American Journal of Community Psychology
- Discipline: Community psychology
- Language: English
- Edited by: Emilie Smith

Publication details
- History: 1973-present
- Publisher: Wiley
- Frequency: Quarterly
- Impact factor: 3.554 (2020)

Standard abbreviations
- ISO 4: Am. J. Community Psychol.

Indexing
- CODEN: AJCPCK
- ISSN: 0091-0562 (print) 1573-2770 (web)
- LCCN: 75640658
- OCLC no.: 1798402

Links
- Journal homepage; Online access; Online archive;

= American Journal of Community Psychology =

The American Journal of Community Psychology (AJCP) is a quarterly peer-reviewed academic journal covering community psychology. It was established in 1973 by Charles D. Spielberger, with previous editors including Julian Rappaport, Edison Trickett (1993–1999), Bill Davidson (1999–2010), Jacob Tebes (2010–2018) and Nicole E. Allen (2018–2024), the first woman to hold the position. AJCP is published by Wiley (publisher). The editor-in-chief as of 2024 is Emilie Smith (Michigan State University). Smith is the first BIPOC scholar to hold this position.

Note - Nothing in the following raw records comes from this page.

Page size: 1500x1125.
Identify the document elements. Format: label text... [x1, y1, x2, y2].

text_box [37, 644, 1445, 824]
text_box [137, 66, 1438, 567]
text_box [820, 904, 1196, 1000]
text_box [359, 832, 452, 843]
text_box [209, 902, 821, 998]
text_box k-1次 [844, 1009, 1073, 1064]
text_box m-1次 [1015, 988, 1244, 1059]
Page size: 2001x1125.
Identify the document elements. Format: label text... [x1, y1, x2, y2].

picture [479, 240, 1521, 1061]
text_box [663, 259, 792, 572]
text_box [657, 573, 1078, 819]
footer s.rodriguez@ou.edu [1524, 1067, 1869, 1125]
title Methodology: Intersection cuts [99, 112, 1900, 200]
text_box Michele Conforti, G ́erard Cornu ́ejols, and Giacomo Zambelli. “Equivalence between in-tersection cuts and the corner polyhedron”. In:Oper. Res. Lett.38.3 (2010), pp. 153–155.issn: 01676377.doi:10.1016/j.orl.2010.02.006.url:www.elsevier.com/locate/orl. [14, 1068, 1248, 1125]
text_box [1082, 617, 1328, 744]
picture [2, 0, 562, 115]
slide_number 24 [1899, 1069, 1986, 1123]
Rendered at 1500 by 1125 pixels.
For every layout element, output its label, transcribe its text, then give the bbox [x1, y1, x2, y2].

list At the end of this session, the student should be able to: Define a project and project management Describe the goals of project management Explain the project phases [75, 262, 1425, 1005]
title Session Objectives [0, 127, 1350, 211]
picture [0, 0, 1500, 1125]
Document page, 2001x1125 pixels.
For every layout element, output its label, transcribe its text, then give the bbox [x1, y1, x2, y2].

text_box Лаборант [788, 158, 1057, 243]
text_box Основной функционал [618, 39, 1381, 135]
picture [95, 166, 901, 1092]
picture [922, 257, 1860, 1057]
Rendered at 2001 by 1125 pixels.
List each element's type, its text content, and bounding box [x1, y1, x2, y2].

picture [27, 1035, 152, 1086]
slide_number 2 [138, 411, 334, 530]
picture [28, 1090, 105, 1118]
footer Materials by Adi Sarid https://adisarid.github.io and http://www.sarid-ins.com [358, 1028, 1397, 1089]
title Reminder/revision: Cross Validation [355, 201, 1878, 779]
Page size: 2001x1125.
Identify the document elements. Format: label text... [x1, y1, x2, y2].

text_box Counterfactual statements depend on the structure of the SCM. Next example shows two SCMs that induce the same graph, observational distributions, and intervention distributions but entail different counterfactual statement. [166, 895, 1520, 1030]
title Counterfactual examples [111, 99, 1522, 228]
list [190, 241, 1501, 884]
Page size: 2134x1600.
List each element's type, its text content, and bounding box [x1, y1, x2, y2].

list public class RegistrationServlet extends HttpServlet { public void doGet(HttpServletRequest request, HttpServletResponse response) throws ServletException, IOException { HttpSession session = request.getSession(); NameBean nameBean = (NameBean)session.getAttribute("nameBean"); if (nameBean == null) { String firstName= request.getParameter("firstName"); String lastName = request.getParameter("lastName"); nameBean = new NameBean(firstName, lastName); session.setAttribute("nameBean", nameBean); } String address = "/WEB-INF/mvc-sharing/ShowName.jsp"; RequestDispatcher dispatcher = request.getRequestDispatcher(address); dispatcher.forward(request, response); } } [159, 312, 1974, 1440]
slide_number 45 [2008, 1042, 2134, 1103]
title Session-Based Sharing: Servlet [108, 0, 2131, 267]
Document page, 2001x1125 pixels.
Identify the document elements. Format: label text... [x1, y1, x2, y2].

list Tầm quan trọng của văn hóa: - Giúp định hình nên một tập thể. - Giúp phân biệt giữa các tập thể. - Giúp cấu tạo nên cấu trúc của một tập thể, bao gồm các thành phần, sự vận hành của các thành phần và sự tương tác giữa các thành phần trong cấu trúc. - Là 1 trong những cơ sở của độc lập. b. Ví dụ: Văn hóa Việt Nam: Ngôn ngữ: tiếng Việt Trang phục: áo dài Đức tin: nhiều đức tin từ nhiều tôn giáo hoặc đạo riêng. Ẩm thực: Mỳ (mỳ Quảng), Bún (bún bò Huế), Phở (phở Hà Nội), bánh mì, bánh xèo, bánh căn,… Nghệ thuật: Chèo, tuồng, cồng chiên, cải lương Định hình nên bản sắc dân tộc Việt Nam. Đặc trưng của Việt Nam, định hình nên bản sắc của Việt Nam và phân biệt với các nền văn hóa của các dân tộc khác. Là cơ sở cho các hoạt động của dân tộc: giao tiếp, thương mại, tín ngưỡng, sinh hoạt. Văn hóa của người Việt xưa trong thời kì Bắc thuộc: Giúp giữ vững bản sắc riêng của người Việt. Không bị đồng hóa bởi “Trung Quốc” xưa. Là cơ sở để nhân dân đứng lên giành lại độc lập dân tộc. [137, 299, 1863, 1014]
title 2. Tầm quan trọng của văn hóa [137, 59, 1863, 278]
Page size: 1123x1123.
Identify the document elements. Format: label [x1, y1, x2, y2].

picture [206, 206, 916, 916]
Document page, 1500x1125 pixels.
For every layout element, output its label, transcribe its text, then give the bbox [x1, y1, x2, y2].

In 2023, the journal had a two-year impact factor of 3.4 and a five-year impact factor of 4.2. According to Clarivate's journal impact factor report, AJCP is consistently ranked as a top journal in the categories of Psychology, Multidisciplinary, Public, Environmental & Occupational Health, and Social Work.

In addition to publishing original research, the journal publishes empirical reviews, policy statements, editorials and first-person accounts.

The journal is the official publication of the Society for Community Research and Action, a division of the American Psychological Association.